An interresting applications for the SIMM-Sys project is a distributed data-acquisition system. In such a system a small, intelligent device is placed close to the source of information (heat sensor, motion sensor, accelerometer) and the information is sent to the central control and processing unit utilizing some kind of a digital connection. The information can already be processed by the intelligent endpoint device, even simple, autonomous control functions can be implemented there. For example it is easy to put the trigger condition to the endpoint and not sending but relevant data up to the host. It is also possible to do filtering, averaging, FFT, or any other DSP functions and provide the processed information only.
The vast diversity of the possible applications dictates to derive commonly used components and implement them as a re-usable unit. Also you can identify the main components of such an intelligent device:
The processor unit and the network unit are placed in the SIMM-Sys concept on extension cards. The power supply and the real-world interface are placed on the motherboard.
For a digital logic analyzer fast and acurate sampling of digital data are key for the success. Complex trigger-conditions can also come handy to capture on real-life events. The depth of the storage is not that relevant if adequately precise triggering can be achieved. In the SIMM-Sys concept one could use a small but fast FPGA to samlpe digital data up-to 200Mhz. If higher rates are required, special shift-registers can be incorporated to the input stage. The FPGA's internal RAMS can hold a couple of 1000s of samples. Various input standards can be handled by the FPGA's programmable input section. The trigger-processing can be provided by the FPGA also by the means of a - let's say - 16 stage programmable state-machine. Data captured by the FPGA than can be read by a processor, packaged in an appropriate networking protocol and sent to the host machine using Ethernet or USB. Control information comes from the host in the opposite direction which is transformed by the local CPU into FPGA commands.
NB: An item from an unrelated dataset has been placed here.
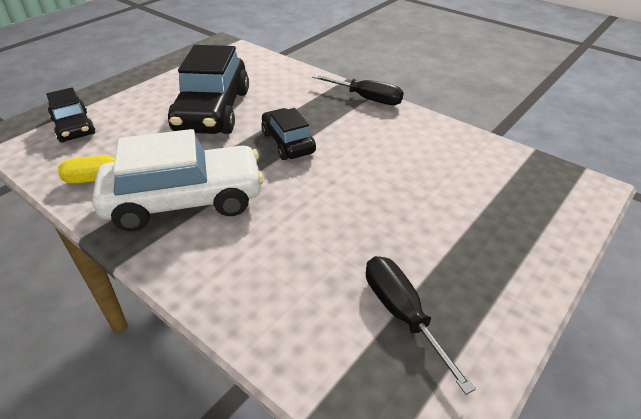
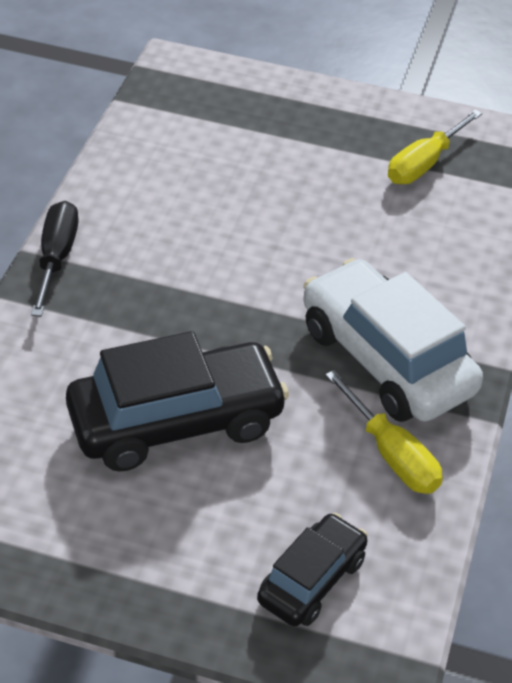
camera: 115 degrees left, 5 degrees up
black car [261,108,316,160] -> none
black screwdriver [366,256,476,395] -> yellow screwdriver [388,109,482,184]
In such an application local intelligence and low power consumtion are the keywords. The motherboard should handle motor-drivers, opto- motion- and acceleration sensors. It can also provides a digital audio or video input for better environment awereness. The motherboard also must provide efficient power supply for all the components from the batteries. If desired a battery-charger can also be incorporated. The CPU card has to process the input data collected from the sensors and make intelligent decisions upon the data. It must also control the actuators according to accomplish it's goal. The goal is provided for the robot by a host machine through some kind of a wireless link. It can be a radio-link like dect, blue-tooth or wireles ethernet or an infra-red connection.
It's also an interresting application to use a flock of such robots to perform a given task. In such a case co-operation can make the robots life easier but states another challenge: communication between robots themselves. A trivial example of such a co-operation would be to use robots to extend the range of the robots by relaying communication with the host.
When it comes to massively parallel algorythms clusters of computers are often used. Traditional PCs are connected into large nets and in many cases a special Linux variant is run on them. The small form-factor and the low power-consumtion of the SIMM-Sys CPU cards make these devices ideal for such applications. The up-comming strong-ARM cpu card will have the processing power adequate for such applications and the large memory of the board will provide enough room for those applications. The features of the CPU cards make it possible to move the processing nodes to very close to each other, thus enabling designing fast communction devices easily. These devices are able to run Linux thus such applications can be ported easily. The price-budget of such an application will be comparable to the ones using traditional PCs as nodes.